Scratch that: I have strong views on a lot of things, including window boxes. A conversation about the ubiquity of Polarn O Pyret children's coats in the west London area? Count me in! A brief chat about whether it's in good taste for your most anti-fur-wearing friends to celebrate the death of Joan Rivers? I'm there! But most particularly, at this time of year: need an opinion on the disgusting, out-sized yellow and purple pansies sold in polystyrene trays for us to stuff our containers as "winter bedding"? No, no, and again, no, I tell you! Or, to clarify – yes to the heated debate, no to the pansies.

It's especially annoying when you see a commercial premises that has looked really fabulous all summer pouring lurid begonias down from its windows and into the street, experiencing a crap winter changeover. Most pubs and offices have contracts with gardening companies that change the bedding over on a tight schedule despite the warm early September we're having. Geraniums (good) give way to tedious ivies (er, mostly bad).

In fact, there are several serious problems with pansies, ivy and heather as a winter strategy as far as I'm concerned. First, unless you really take care of winter pansies, they are never going to look good. Remember the scene in your local park on a cold November morning, horribly spaced pansies with a foot of grey earth between each plant, looking like some sort of weird airport-style long-stay car park for abandoned flowers? Blerg, blerg, and please, no.

I think it might be because none of these plants has a very attractive shape. In winter, green things grow very little, so shape is important, and trailing ivy stems and a misshapen heather aren't going to cut it. Instead, small hebes, silver-leaved and structural, seem a much better bet; or for a greener, fresher appeal, try small box plants. If you prefer a softer approach to containers, go for one of the grasses which keep their colour over winter, such as the blue-grey Festuca glauca. And if you really insist on having ivy as well, you can plant one or two along the edge. I'll let you, this once.
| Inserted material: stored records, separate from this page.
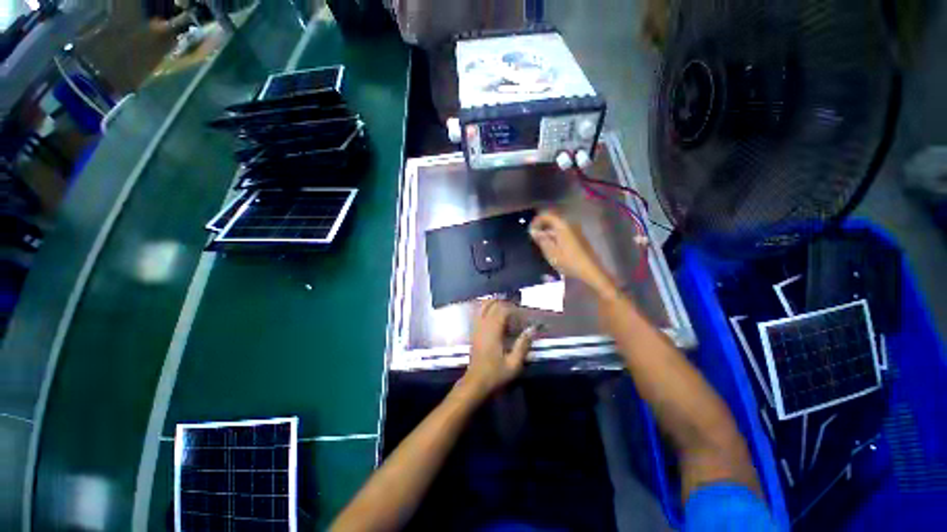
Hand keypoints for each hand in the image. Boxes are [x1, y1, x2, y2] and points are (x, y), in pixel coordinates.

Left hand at [461, 300, 535, 398]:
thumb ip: (523, 344)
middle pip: (493, 304)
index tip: (524, 315)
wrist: (475, 383)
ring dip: (495, 304)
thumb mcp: (514, 363)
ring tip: (507, 308)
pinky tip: (495, 315)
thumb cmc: (495, 374)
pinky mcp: (474, 331)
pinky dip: (487, 309)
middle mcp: (483, 325)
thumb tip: (532, 328)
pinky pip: (479, 313)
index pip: (503, 310)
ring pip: (483, 306)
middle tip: (517, 310)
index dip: (515, 309)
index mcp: (493, 331)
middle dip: (506, 303)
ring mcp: (476, 327)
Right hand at [529, 210, 613, 294]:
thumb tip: (533, 231)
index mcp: (563, 225)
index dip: (536, 221)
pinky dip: (556, 236)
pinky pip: (564, 232)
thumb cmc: (569, 261)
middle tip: (534, 237)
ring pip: (558, 227)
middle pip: (553, 220)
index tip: (530, 230)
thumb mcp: (551, 252)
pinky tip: (552, 247)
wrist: (591, 271)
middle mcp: (570, 224)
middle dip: (542, 226)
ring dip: (549, 232)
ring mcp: (576, 230)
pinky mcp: (579, 238)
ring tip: (542, 244)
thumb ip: (541, 239)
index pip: (547, 215)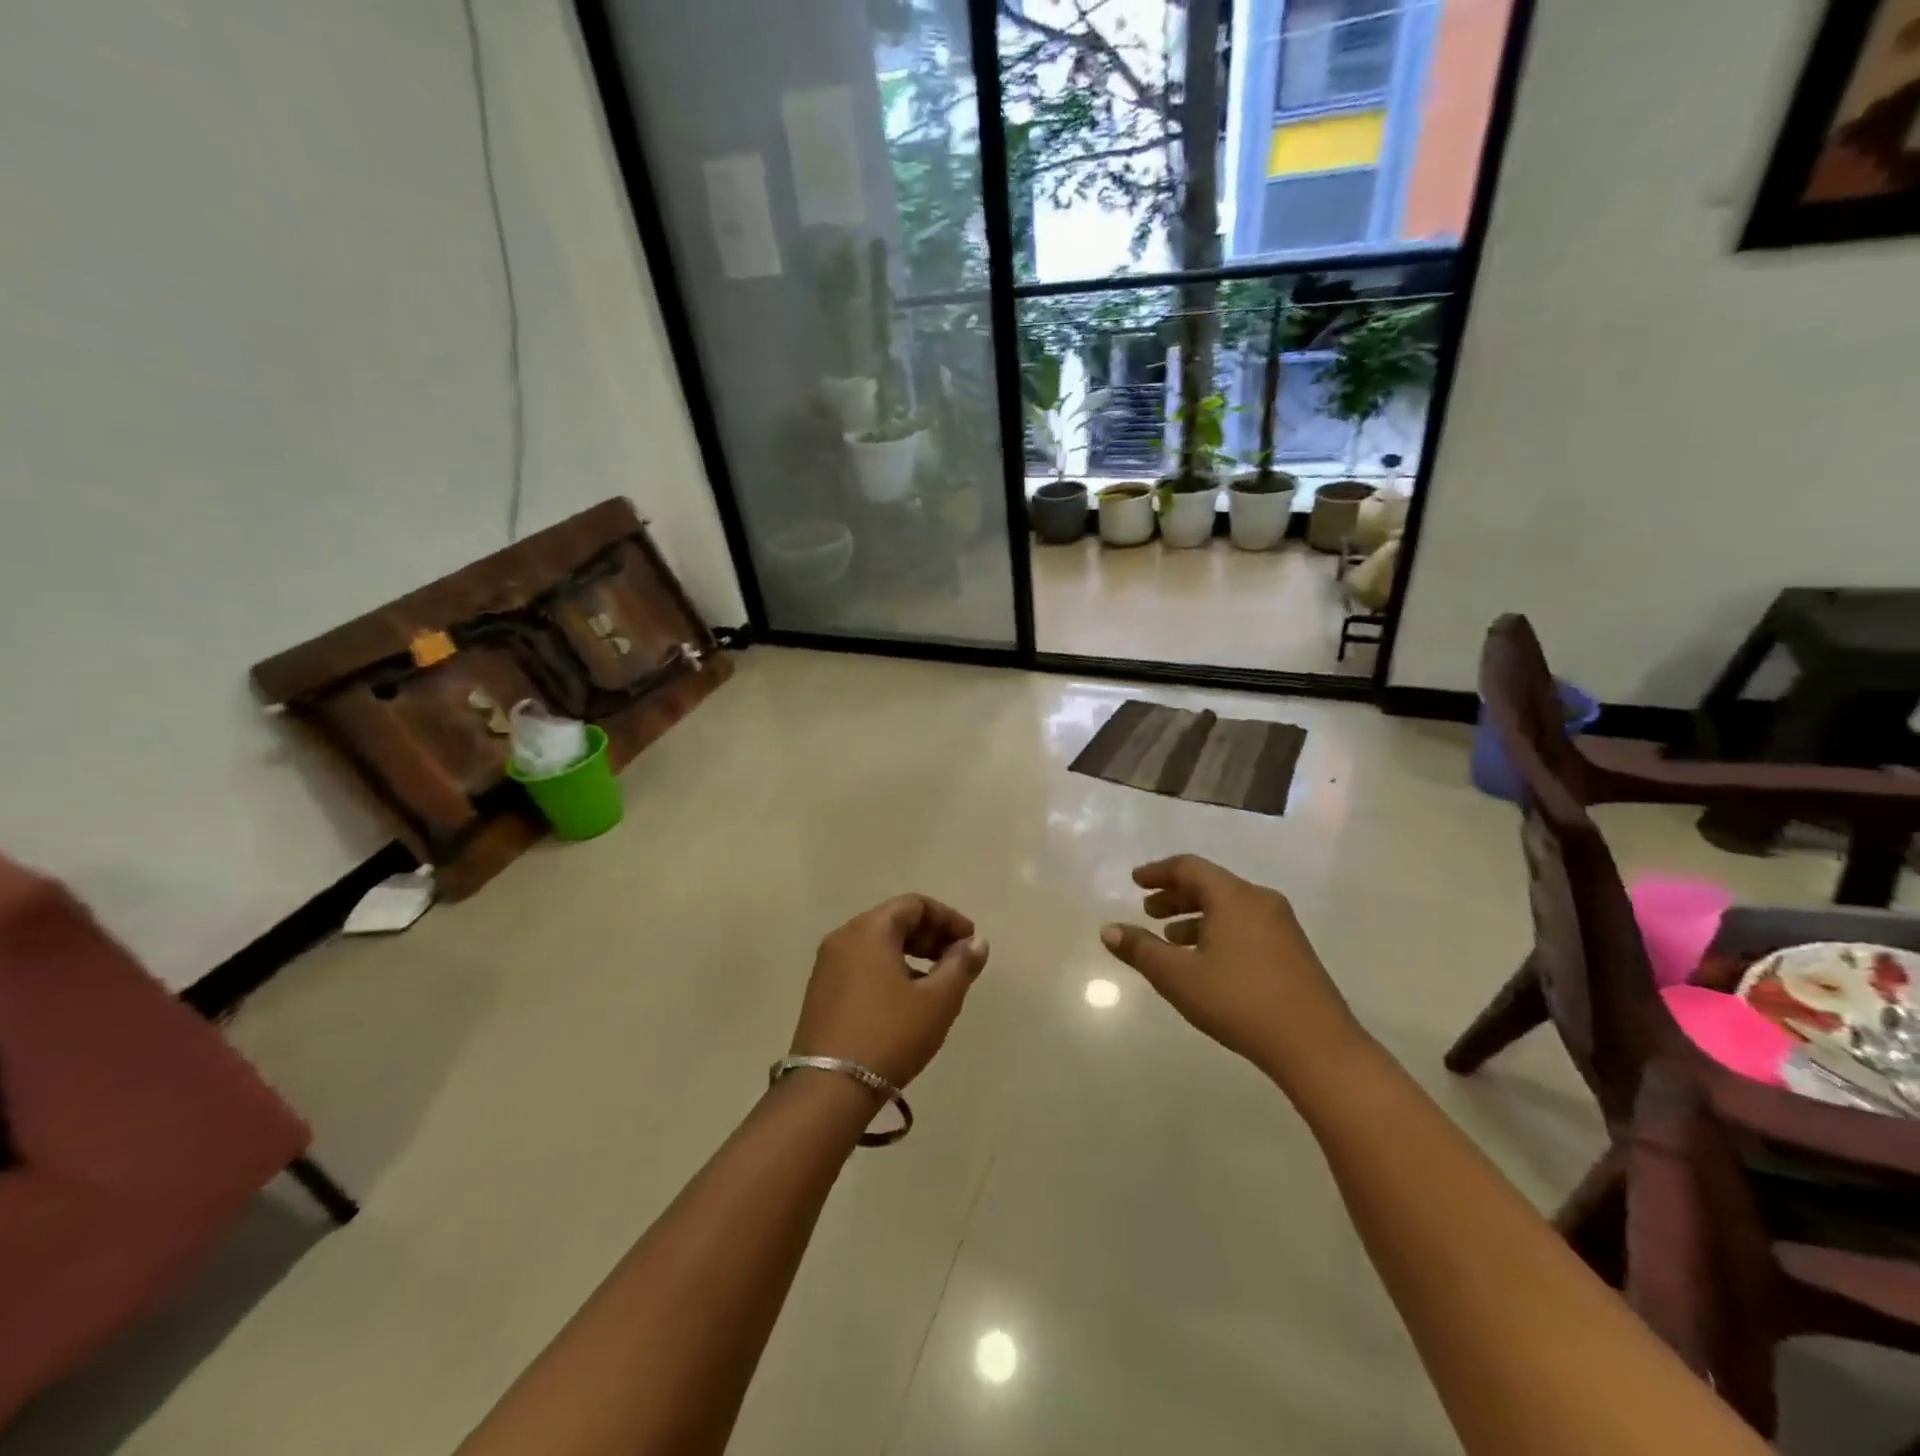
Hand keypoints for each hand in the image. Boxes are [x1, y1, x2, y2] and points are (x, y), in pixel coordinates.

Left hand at [790, 896, 989, 1088]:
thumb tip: (976, 943)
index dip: (948, 918)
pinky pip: (862, 965)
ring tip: (936, 982)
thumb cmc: (889, 1034)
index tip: (970, 942)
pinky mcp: (821, 993)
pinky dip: (889, 969)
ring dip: (911, 954)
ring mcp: (827, 966)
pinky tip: (905, 1000)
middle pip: (893, 920)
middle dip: (930, 935)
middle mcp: (843, 938)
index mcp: (869, 929)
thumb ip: (961, 965)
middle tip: (957, 960)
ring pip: (877, 944)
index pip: (914, 904)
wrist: (828, 1089)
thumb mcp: (937, 1001)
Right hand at [1100, 855, 1362, 1081]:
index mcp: (1233, 896)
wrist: (1317, 1046)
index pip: (1189, 867)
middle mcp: (1259, 900)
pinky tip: (1207, 961)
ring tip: (1171, 940)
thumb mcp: (1178, 976)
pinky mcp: (1293, 950)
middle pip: (1210, 884)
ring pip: (1229, 907)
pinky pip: (1246, 924)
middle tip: (1148, 912)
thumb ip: (1140, 950)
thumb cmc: (1239, 1001)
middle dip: (1175, 895)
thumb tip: (1108, 929)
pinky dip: (1218, 930)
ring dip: (1196, 916)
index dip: (1158, 872)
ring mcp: (1282, 925)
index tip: (1135, 882)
But colour, colour, I hear you ask, plaintively. OK, let's hear it for the bulbs. There's one genuinely good reason to leave car-park space in your winter window boxes, and that's because sooner than you know it, the first bulbs will be up. You can be guaranteed to have flowers by February by planting Iris reticulata: these tiny, short-lived stems are among the most spectacular things the floral world produces. Papery flower cases unfold like butterfly chrysalises to reveal the winged beauties beneath, in deep shades of blues and violets, the perfect wake-up call for late winter. Crocus has a small collection for £9.99, which includes three different varieties.

Next, Grape hyacinth (muscari) is a plant that gains massively by being grown in quantity. I could never really understand the point of them until I saw a whole basket of white muscari growing in an old basket on a table in Maastricht, and then I suddenly saw the light. Twenty-five white bulbs come from Avon Bulbs for £10.75 and if I were you, I'd plant them all in one container, ignoring any "two inches apart" planting advice completely. The flowers won't have enough left in the bulb to go on to the next year grown like this, but the effect is sparkling.
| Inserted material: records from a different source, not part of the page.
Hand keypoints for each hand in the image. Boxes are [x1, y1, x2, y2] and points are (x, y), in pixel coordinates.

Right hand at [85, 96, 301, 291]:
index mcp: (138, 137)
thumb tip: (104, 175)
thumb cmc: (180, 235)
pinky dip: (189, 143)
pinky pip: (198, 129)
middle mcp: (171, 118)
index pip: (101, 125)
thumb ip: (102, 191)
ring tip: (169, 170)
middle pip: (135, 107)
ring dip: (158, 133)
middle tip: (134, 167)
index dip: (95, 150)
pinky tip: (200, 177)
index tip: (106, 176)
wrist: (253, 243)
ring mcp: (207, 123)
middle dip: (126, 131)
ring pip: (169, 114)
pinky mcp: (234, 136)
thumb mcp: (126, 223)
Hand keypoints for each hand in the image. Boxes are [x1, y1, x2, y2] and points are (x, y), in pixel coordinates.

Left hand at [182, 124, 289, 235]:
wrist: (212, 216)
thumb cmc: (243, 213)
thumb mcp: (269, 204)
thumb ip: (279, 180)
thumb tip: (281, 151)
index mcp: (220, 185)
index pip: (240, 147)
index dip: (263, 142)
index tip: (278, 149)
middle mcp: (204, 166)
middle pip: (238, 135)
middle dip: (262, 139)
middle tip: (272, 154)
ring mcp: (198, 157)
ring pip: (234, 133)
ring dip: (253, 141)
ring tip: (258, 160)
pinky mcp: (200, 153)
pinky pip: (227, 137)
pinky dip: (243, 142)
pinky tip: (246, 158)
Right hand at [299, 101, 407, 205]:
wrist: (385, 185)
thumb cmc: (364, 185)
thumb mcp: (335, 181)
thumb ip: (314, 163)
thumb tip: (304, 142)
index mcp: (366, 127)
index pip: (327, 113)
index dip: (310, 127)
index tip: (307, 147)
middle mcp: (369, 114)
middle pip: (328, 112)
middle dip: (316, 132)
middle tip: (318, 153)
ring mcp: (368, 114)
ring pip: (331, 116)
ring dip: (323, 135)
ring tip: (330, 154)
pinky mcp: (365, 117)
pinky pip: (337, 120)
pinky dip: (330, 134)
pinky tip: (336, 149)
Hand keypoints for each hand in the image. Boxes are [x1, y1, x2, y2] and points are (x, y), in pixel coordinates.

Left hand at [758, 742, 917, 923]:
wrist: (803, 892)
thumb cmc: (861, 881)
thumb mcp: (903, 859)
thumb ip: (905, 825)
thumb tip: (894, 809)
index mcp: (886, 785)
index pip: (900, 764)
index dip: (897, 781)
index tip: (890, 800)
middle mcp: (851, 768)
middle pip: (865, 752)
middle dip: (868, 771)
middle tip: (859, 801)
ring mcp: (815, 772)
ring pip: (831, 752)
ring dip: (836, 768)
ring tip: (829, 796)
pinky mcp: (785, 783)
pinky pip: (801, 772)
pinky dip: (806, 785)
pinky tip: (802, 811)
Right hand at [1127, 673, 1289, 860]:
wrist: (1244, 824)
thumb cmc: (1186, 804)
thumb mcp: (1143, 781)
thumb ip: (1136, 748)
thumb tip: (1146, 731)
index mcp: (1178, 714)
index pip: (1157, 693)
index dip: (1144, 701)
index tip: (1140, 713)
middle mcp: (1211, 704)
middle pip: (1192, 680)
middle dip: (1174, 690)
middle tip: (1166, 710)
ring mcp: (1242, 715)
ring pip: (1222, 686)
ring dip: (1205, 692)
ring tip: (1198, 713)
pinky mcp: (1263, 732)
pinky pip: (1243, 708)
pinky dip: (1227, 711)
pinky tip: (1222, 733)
Our last early riser is the wild tulip, ancestor of many of our garden types. Growing in the wild in the mountains of Turkey, Iran and Kazakhstan, they are properly tough. "Little Princess", available from Avon Bulbs, is a tiny, postbox-red terror which should establish itself in a pot for good if you give it enough room to bake in summer (10 bulbs for £3).

With the irises, muscari and tiny tulips, you should have something in flower from February to April, when spring can hopefully take over cheering us up. With, I might add, not a polystyrene tray in sight.